The cypher to the underside of the present table is that of Queen Alexandra, Consort of King Edward VII (1844-1925). A report from the Yorkshire Evening Post, 24 November, 1925, noted that, as a girl, Princess Alexandra determined to have a cipher of her own and decided upon a pair of crossed hairpins, thus forming the initial letters of her name, Alice Alexandra.
The daughter of Christian IX of Denmark, Alexandra moved from Copenhagen to England upon her marriage to Prince Albert Edward in 1863. By the end of the following year her father was crowned King of Denmark and her brother King of Greece. Alexandra’s sister, Dagmar (later Marie Fedorovna), soon thereafter married the future Tsar Alexander III in 1866, thus weaving the family into the intricate webs of the Royal courts throughout Europe. By all accounts the sisters maintained a close relationship despite the physical distance their respective marriages put between them.

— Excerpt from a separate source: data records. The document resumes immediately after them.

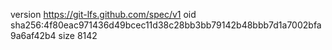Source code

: version https://git-lfs.github.com/spec/v1
oid sha256:4f80eac971436d49bcec11d38c28bb3bb79142b48bbb7d1a7002bfa9a6af42b4
size 8142
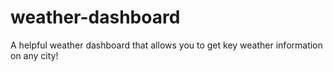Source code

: # weather-dashboard
A helpful weather dashboard that allows you to get key weather information on any city!
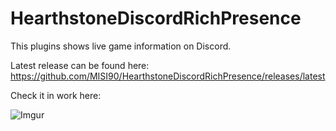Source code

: # HearthstoneDiscordRichPresence

This plugins shows live game information on Discord.

Latest release can be found here: https://github.com/MISI90/HearthstoneDiscordRichPresence/releases/latest

Check it in work here:

![Imgur](https://i.imgur.com/k8VO92N.gif)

Upon the death of their father in 1907, Alexandra (now Queen-Empress consort following the death of Queen Victoria in 1901) and the widowed Dowager Empress of Russia together purchased Hvidøre, a villa north of Copenhagen which was to serve as a private summer home and maintain link to their ancestral land. The house later served as the primarily residue to Marie Feorovna upon her exile following the Russian Revolution, and was sold two years after her death in 1928. Interestingly, the present lot was acquired by the present owner in Denmark and it is conceivable that the table was brought from England to Hvidøre by Queen Alexandra.